■ TASK DETAILS: Only lines with the string "hand" matter here; gather them from the material below.

■ DATA LISTING:
»»

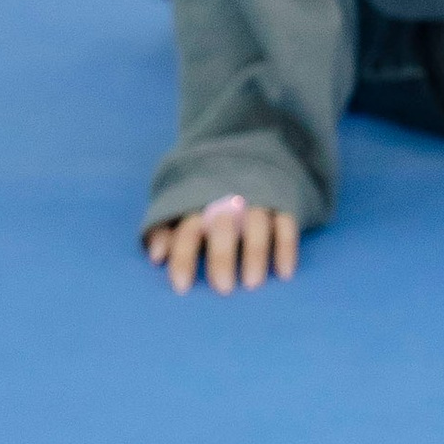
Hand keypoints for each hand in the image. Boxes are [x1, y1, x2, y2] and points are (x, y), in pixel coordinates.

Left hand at [146, 196, 298, 292]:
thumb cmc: (204, 200)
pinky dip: (286, 247)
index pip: (188, 230)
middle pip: (223, 225)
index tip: (182, 287)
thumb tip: (156, 256)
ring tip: (252, 283)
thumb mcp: (178, 210)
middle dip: (222, 256)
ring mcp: (257, 199)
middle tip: (223, 289)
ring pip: (257, 223)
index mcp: (197, 203)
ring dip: (255, 251)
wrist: (245, 154)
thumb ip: (164, 232)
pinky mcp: (283, 202)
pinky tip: (285, 273)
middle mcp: (227, 200)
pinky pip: (287, 222)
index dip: (183, 257)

««

■ SOLUTION TO THIS PROBLEM:
Hand keypoints for each hand in the image. Boxes are [x1, y1, x2, y2] and points are (x, y), in pixel coordinates.
Left hand at [146, 196, 298, 292]:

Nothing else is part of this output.